What is required> Return each line of the items below that contains the string "tuning". Case counts.

Stored records>
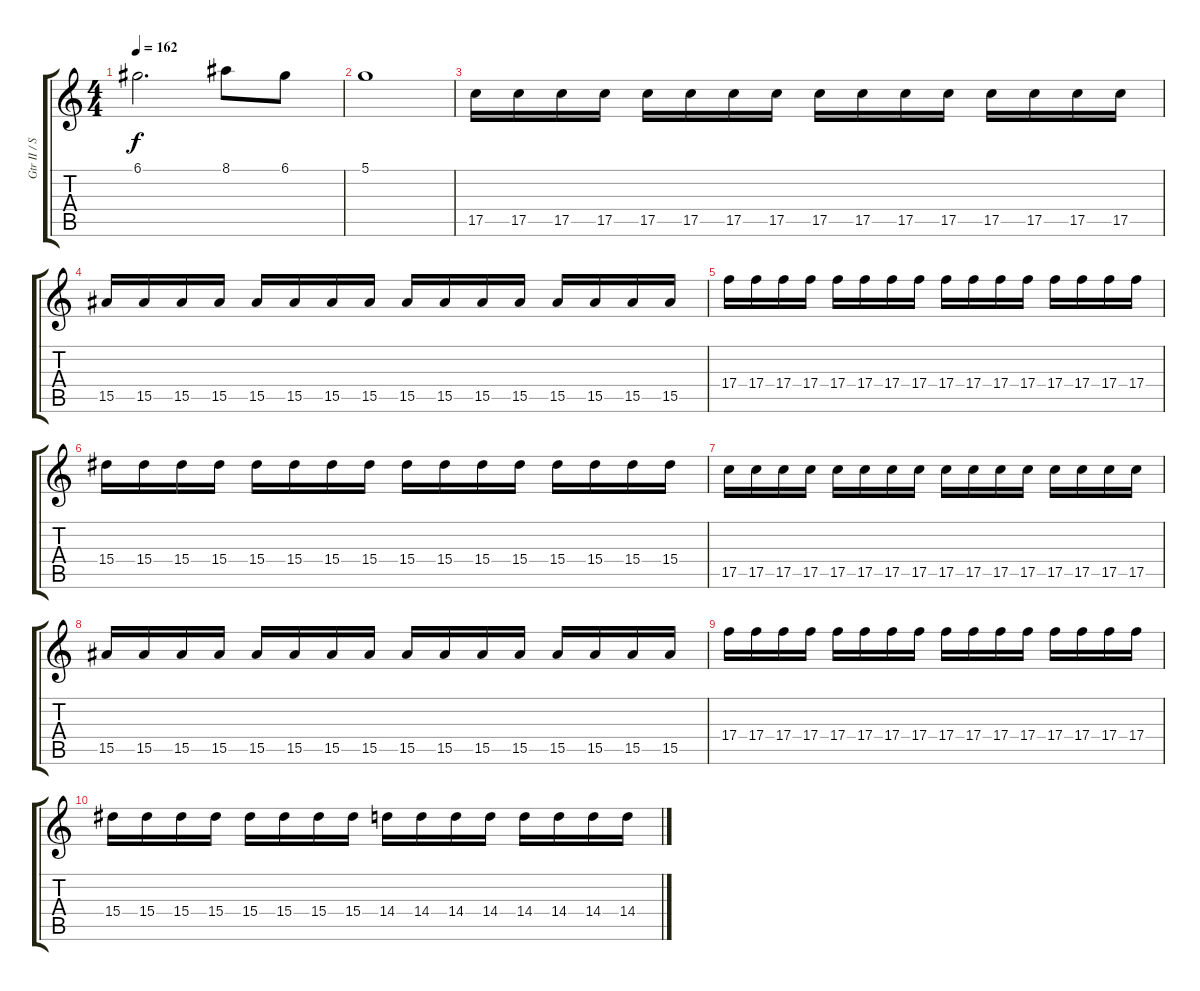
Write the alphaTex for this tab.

\track ("Gtr II / Strings" "Gtr II / S") {instrument distortionguitar}
\staff {score tabs}
\tuning (D4 A3 F3 C3 G2 C2) {hide}
\ts (4 4)
\tempo 162
\clef g2
\ks c
6.1{t}.2{d dy f} 8.1.8 6.1.8 |
5.1.1 |
17.5.16{volume 9 instrument distortionguitar} 17.5.16 17.5.16 17.5.16 17.5.16 17.5.16 17.5.16 17.5.16 17.5.16 17.5.16 17.5.16 17.5.16 17.5.16 17.5.16 17.5.16 17.5.16 |
15.5.16 15.5.16 15.5.16 15.5.16 15.5.16 15.5.16 15.5.16 15.5.16 15.5.16 15.5.16 15.5.16 15.5.16 15.5.16 15.5.16 15.5.16 15.5.16 |
17.4.16 17.4.16 17.4.16 17.4.16 17.4.16 17.4.16 17.4.16 17.4.16 17.4.16 17.4.16 17.4.16 17.4.16 17.4.16 17.4.16 17.4.16 17.4.16 |
15.4.16 15.4.16 15.4.16 15.4.16 15.4.16 15.4.16 15.4.16 15.4.16 15.4.16 15.4.16 15.4.16 15.4.16 15.4.16 15.4.16 15.4.16 15.4.16 |
17.5.16 17.5.16 17.5.16 17.5.16 17.5.16 17.5.16 17.5.16 17.5.16 17.5.16 17.5.16 17.5.16 17.5.16 17.5.16 17.5.16 17.5.16 17.5.16 |
15.5.16 15.5.16 15.5.16 15.5.16 15.5.16 15.5.16 15.5.16 15.5.16 15.5.16 15.5.16 15.5.16 15.5.16 15.5.16 15.5.16 15.5.16 15.5.16 |
17.4.16 17.4.16 17.4.16 17.4.16 17.4.16 17.4.16 17.4.16 17.4.16 17.4.16 17.4.16 17.4.16 17.4.16 17.4.16 17.4.16 17.4.16 17.4.16 |
15.4.16 15.4.16 15.4.16 15.4.16 15.4.16 15.4.16 15.4.16 15.4.16 14.4.16 14.4.16 14.4.16 14.4.16 14.4.16 14.4.16 14.4.16 14.4.16
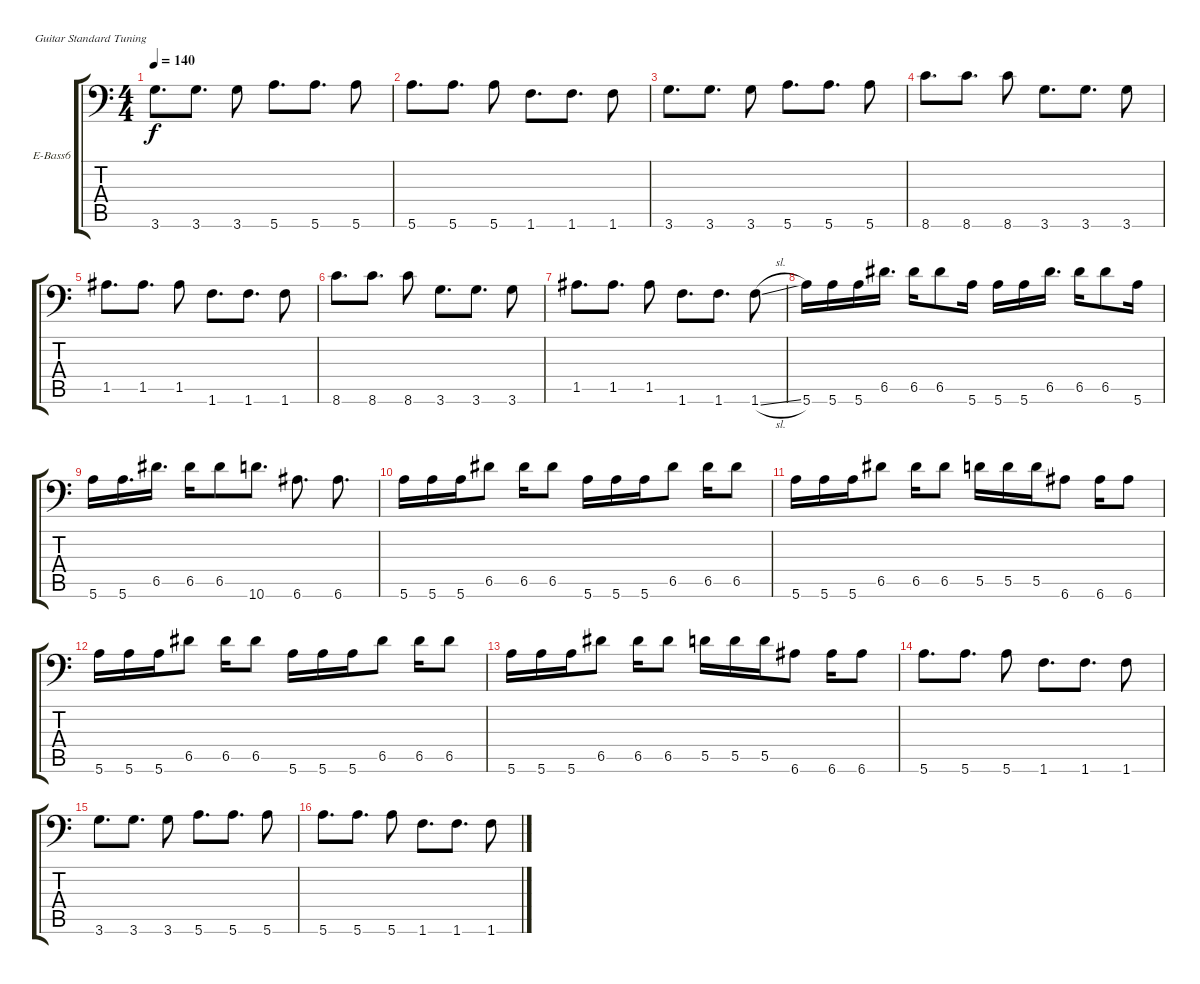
\bracketExtendMode groupsimilarinstruments
\firstSystemTrackNameOrientation horizontal
\otherSystemsTrackNameOrientation horizontal
\track ("Vagon" "E-Bass6") {instrument electricbasspick}
\staff {score tabs}
\tuning (E4 B3 G3 D3 A2 E2)
\ts (4 4)
\tempo 140
\clef f4
\ks c
3.6.8{d dy f} 3.6.8{d} 3.6.8 5.6.8{d} 5.6.8{d} 5.6.8 |
5.6.8{d} 5.6.8{d} 5.6.8 1.6.8{d} 1.6.8{d} 1.6.8 |
3.6.8{d} 3.6.8{d} 3.6.8 5.6.8{d} 5.6.8{d} 5.6.8 |
8.6.8{d} 8.6.8{d} 8.6.8 3.6.8{d} 3.6.8{d} 3.6.8 |
1.5.8{d} 1.5.8{d} 1.5.8 1.6.8{d} 1.6.8{d} 1.6.8 |
8.6.8{d} 8.6.8{d} 8.6.8 3.6.8{d} 3.6.8{d} 3.6.8 |
1.5.8{d} 1.5.8{d} 1.5.8 1.6.8{d} 1.6.8{d} 1.6{sl}.8 |
5.6.16 5.6.16 5.6.16 6.5.16{d} 6.5.16 6.5.8 5.6.16 5.6.16 5.6.16 6.5.16{d} 6.5.16 6.5.8 5.6.16 |
5.6.16 5.6.16{d} 6.5.16{d} 6.5.16 6.5.8 10.6.8{d} 6.6.8{d} 6.6.8{d} |
5.6.16 5.6.16 5.6.16 6.5.8 6.5.16 6.5.8 5.6.16 5.6.16 5.6.16 6.5.8 6.5.16 6.5.8 |
5.6.16 5.6.16 5.6.16 6.5.8 6.5.16 6.5.8 5.5.16 5.5.16 5.5.16 6.6.8 6.6.16 6.6.8 |
5.6.16 5.6.16 5.6.16 6.5.8 6.5.16 6.5.8 5.6.16 5.6.16 5.6.16 6.5.8 6.5.16 6.5.8 |
5.6.16 5.6.16 5.6.16 6.5.8 6.5.16 6.5.8 5.5.16 5.5.16 5.5.16 6.6.8 6.6.16 6.6.8 |
5.6.8{d} 5.6.8{d} 5.6.8 1.6.8{d} 1.6.8{d} 1.6.8 |
3.6.8{d} 3.6.8{d} 3.6.8 5.6.8{d} 5.6.8{d} 5.6.8 |
5.6.8{d} 5.6.8{d} 5.6.8 1.6.8{d} 1.6.8{d} 1.6.8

Final result>
\tuning (D4 A3 F3 C3 G2 C2) {hide}
\tuning (E4 B3 G3 D3 A2 E2)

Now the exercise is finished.